Ce concept de renaissance perpétuelle scandé dans Y.A.L.A semble surtout s’appliquer à son état d’esprit. Fatiguée, désenchantée par la chose musicale, M.I.A. apparaît nettement plus enjouée lorsqu’il s’agit de parler mode, photo ou street art. Approchée par Versace, la chanteuse vient de lancer sa propre collection inspirée des contrefaçons de la marque italienne. Idée astucieuse pour continuer à renverser les codes tout en alimentant les chroniques dédiées. “La vraie question autour de la collection était de savoir si Versace était capable de produire du Versace contrefait. J’ai montré pas mal de T-shirts incroyables à Donatella. Uniquement des contrefaçons. Elle paraissait assez embêtée au départ ; ça lui semblait trop difficile à imiter : un comble ! Mais elle a toujours apprécié l’idée, je crois. En fait, j’espère que cette collection finira par être contrefaite à son tour.”
Et quand on lui suggère qu’en vendant ses toiles pour 60 dollars à New York, Banksy est allé encore plus loin dans cette démarche de dépréciation de sa propre production artistique, ses yeux s’allument : “J’ai parfois ressenti cette frustration.
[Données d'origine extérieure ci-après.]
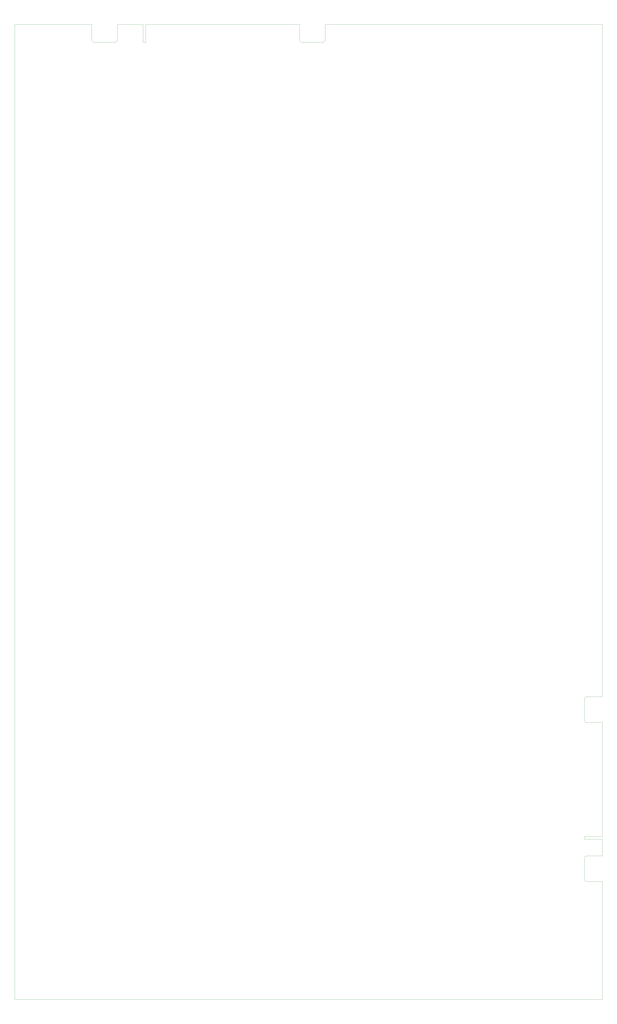
<source format=gm1>
G04 #@! TF.GenerationSoftware,KiCad,Pcbnew,(5.1.5)-3*
G04 #@! TF.CreationDate,2021-01-08T05:23:37-07:00*
G04 #@! TF.ProjectId,Asteroids_PCB,41737465-726f-4696-9473-5f5043422e6b,rev?*
G04 #@! TF.SameCoordinates,Original*
G04 #@! TF.FileFunction,Profile,NP*
%FSLAX46Y46*%
G04 Gerber Fmt 4.6, Leading zero omitted, Abs format (unit mm)*
G04 Created by KiCad (PCBNEW (5.1.5)-3) date 2021-01-08 05:23:37*
%MOMM*%
%LPD*%
G04 APERTURE LIST*
%ADD10C,0.002540*%
G04 APERTURE END LIST*
D10*
X317500000Y-422910000D02*
X317500000Y-431165000D01*
X309880000Y-431165000D02*
G75*
G03X308610000Y-432435000I0J-1270000D01*
G01*
X317500000Y-431165000D02*
X309880000Y-431165000D01*
X308610000Y-442595000D02*
X308610000Y-432435000D01*
X308610000Y-442595000D02*
G75*
G03X309880000Y-443865000I1270000J0D01*
G01*
X317500000Y-443865000D02*
X309880000Y-443865000D01*
X317500000Y-502285000D02*
X317500000Y-443865000D01*
X26670000Y-502285000D02*
X317500000Y-502285000D01*
X26670000Y-286385000D02*
X26670000Y-502285000D01*
X26670000Y-167005000D02*
X26670000Y-286385000D01*
X26670000Y-104775000D02*
X26670000Y-167005000D01*
X26670000Y-19685000D02*
X26670000Y-104775000D01*
X308610000Y-422910000D02*
X317500000Y-422910000D01*
X308610000Y-421640000D02*
X308610000Y-422910000D01*
X317500000Y-421640000D02*
X308610000Y-421640000D01*
X317500000Y-365125000D02*
X317500000Y-421640000D01*
X309880000Y-365125000D02*
X317500000Y-365125000D01*
X308610000Y-363855000D02*
G75*
G03X309880000Y-365125000I1270000J0D01*
G01*
X308610000Y-353695000D02*
X308610000Y-363855000D01*
X309880000Y-352425000D02*
G75*
G03X308610000Y-353695000I0J-1270000D01*
G01*
X317500000Y-352425000D02*
X309880000Y-352425000D01*
X317500000Y-19685000D02*
X317500000Y-352425000D01*
X180340000Y-19685000D02*
X317500000Y-19685000D01*
X180340000Y-27305000D02*
X180340000Y-19685000D01*
X179070000Y-28575000D02*
G75*
G03X180340000Y-27305000I0J1270000D01*
G01*
X168910000Y-28575000D02*
X179070000Y-28575000D01*
X167640000Y-27305000D02*
G75*
G03X168910000Y-28575000I1270000J0D01*
G01*
X167640000Y-19685000D02*
X167640000Y-27305000D01*
X91440000Y-19685000D02*
X167640000Y-19685000D01*
X91440000Y-28575000D02*
X91440000Y-19685000D01*
X90170000Y-28575000D02*
X91440000Y-28575000D01*
X90170000Y-19685000D02*
X90170000Y-28575000D01*
X77470000Y-19685000D02*
X90170000Y-19685000D01*
X77470000Y-27305000D02*
X77470000Y-19685000D01*
X76200000Y-28575000D02*
G75*
G03X77470000Y-27305000I0J1270000D01*
G01*
X66040000Y-28575000D02*
X76200000Y-28575000D01*
X64770000Y-27305000D02*
G75*
G03X66040000Y-28575000I1270000J0D01*
G01*
X64770000Y-19685000D02*
X64770000Y-27305000D01*
X26670000Y-19685000D02*
X64770000Y-19685000D01*
M02*

</source>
C’est effrayant d’arriver tout en haut de la culture mainstream. La force de Banksy, son intelligence, résident dans sa capacité à protéger son anonymat depuis le début. Mais la différence entre lui et moi, c’est qu’il est un homme blanc et que je suis une femme mate de peau. Rester en retrait, c’est un luxe que je ne peux pas m’offrir.”